Zing Forum

Reading

DPVT: A New Method for Phylogenetic Inference Based on Tree Traversal Neural Networks

A PyTorch project that combines deep learning with phylogenetics, using neural networks to traverse tree structures and predict edges in maximum parsimony trees, providing innovative ideas for phylogenetic inference in bioinformatics.

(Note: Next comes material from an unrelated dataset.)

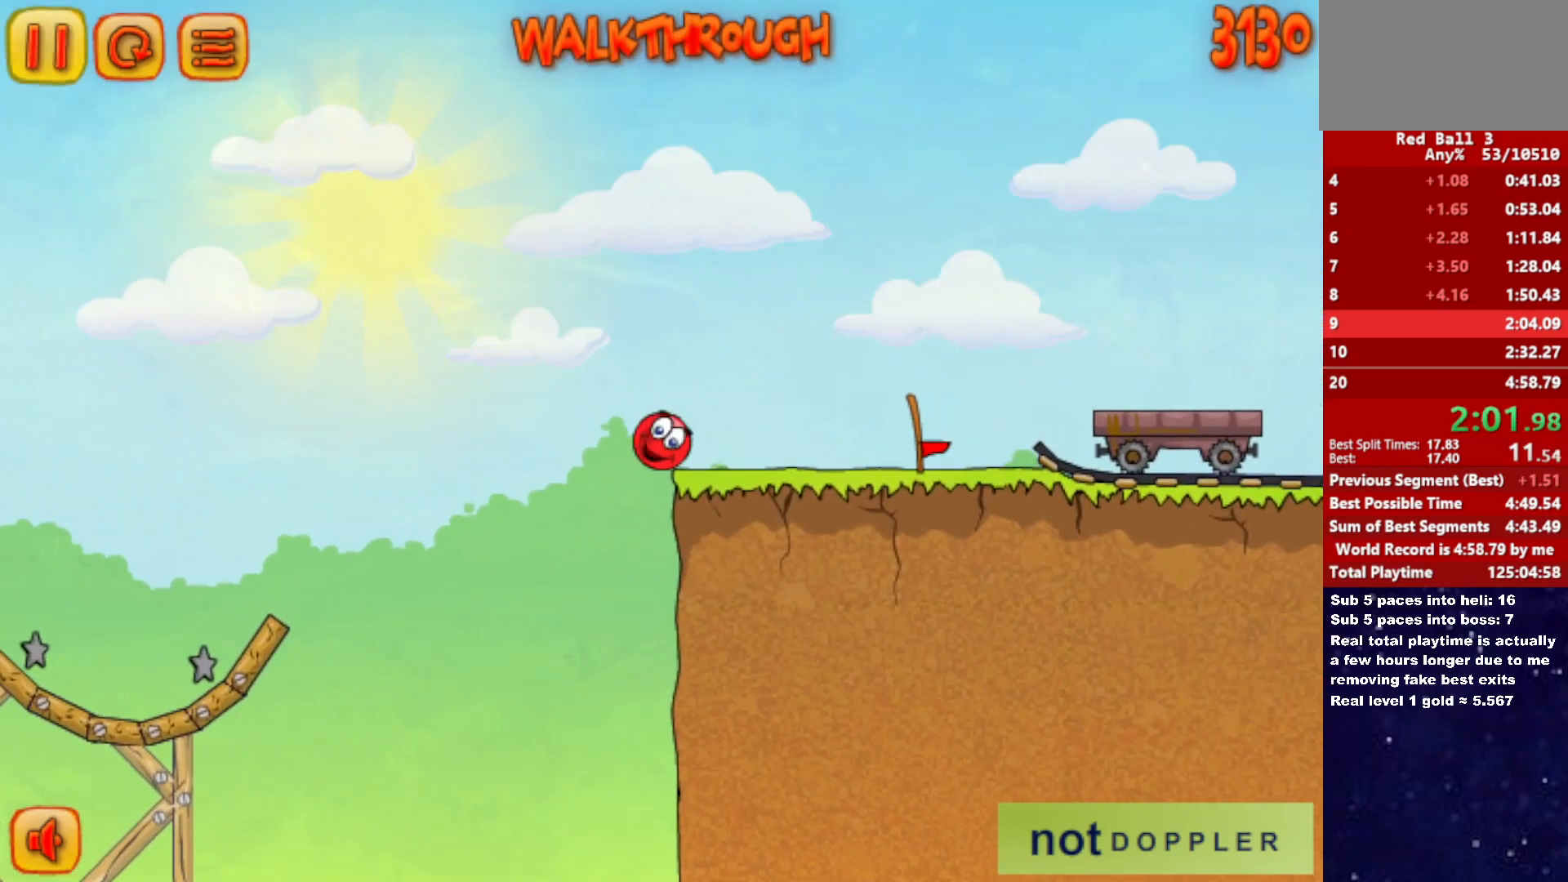
{"keys": ["right"], "events": [[383, "up", "down"], [467, "up", "up"]]}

深度学习系统发育学生物信息学PyTorch神经网络进化树最大简约法计算生物学图神经网络Transformer
Published 2026-05-19 11:43Recent activity 2026-05-19 11:53Estimated read 7 min
DPVT: A New Method for Phylogenetic Inference Based on Tree Traversal Neural Networks
1

Section 01

[Introduction] DPVT: An Innovative Method for Phylogenetic Inference Empowered by Deep Learning

DPVT (Deep Phylogenetics Via Traversals) is a PyTorch project that combines deep learning with phylogenetics. It uses the TraverseNN neural network to traverse tree structures and predict edges in maximum parsimony trees, aiming to solve the computational complexity problem of traditional maximum parsimony methods when handling large-scale data, and providing a new path for phylogenetic inference in bioinformatics.

2

Section 02

Research Background and Problem Definition

The core task of phylogenetic inference is to reconstruct species evolutionary trees from DNA sequences. The maximum parsimony method assumes that evolution follows the principle of simplicity, but the search space grows exponentially with the number of species (n species correspond to (2n-5)!! unrooted binary trees), making the traversal of candidate trees by traditional algorithms computationally expensive. DPVT raises a core question: Can we train a neural network to determine which edges are likely to appear in maximum parsimony trees, thereby reducing the search space?

3

Section 03

Technical Architecture: TraverseNN Model Design

DPVT implements the TraverseNN module, leveraging the hierarchical characteristics of tree structures:

  1. Data Representation: Supports two dataset formats—TraversalDataset (serializes tree traversals into tensors, supports GPU acceleration, includes upward and downward traversal directions, and node features are learned via RNN) and TreeDataset (uses the ete3 library to preserve tree topology and attributes);
  2. Forward Propagation Process:
    • Traversal Learning: Information flows from leaf nodes to the root and back (similar to message passing);
    • Site Aggregation: Uses a Transformer encoder to aggregate cross-site information, and takes the average to get the final node features;
    • Classification Output: A linear layer plus Sigmoid outputs the probability of an edge being in the maximum parsimony tree (close to 0 means present, 1 means absent).
4

Section 04

Key Mechanisms and Training Strategies

  • Mutation Encoding: DNA base mutations are encoded using four-dimensional vectors (e.g., A→T is [-1,1,0,0]) to preserve directionality;
  • Symmetry Handling: The order of child nodes does not affect parent node features, ensuring consistent output when child nodes are swapped;
  • Training Strategy: Training/validation split of 0.8/0.2, balanced ratio of positive and negative samples (MP edges vs non-MP edges) to ensure the effectiveness of the classification task.
5

Section 05

Technical Implementation Details

  • Environment Configuration: Uses conda/mamba to manage dependencies, creates the environment via environment.yml, execute mamba env create -f environment.yml and pip install -e .;
  • Data Format: Training data is in pickle format, with dictionary keys as tree objects and values as label lists (0=MP edge, 1=non-MP edge, sorted by pre-order traversal);
  • GPU Acceleration: TraversalDataset is based on torch.tensor, supports efficient GPU operation, suitable for large-scale datasets.
6

Section 06

Application Value and Future Outlook

Potential applications of DPVT include:

  1. Accelerating phylogenetic inference: Prioritize searching for high-probability edges to reduce computation time;
  2. Guiding heuristic searches: Provide heuristic guidance for traditional methods like RAxML/IQ-TREE;
  3. Understanding evolutionary patterns: Neural network features may reveal hidden evolutionary laws;
  4. Expansion directions: Extend from maximum parsimony to more complex models like maximum likelihood or Bayesian inference.
7

Section 07

Summary

DPVT demonstrates an innovative direction for the integration of deep learning and traditional bioinformatics. Through tree traversal mechanisms and mutation encoding, TraverseNN can predict important edges in phylogenetic trees, combining computational efficiency advantages with biological analysis value, and providing a reference case for researchers in bioinformatics, computational biology, or graph neural networks.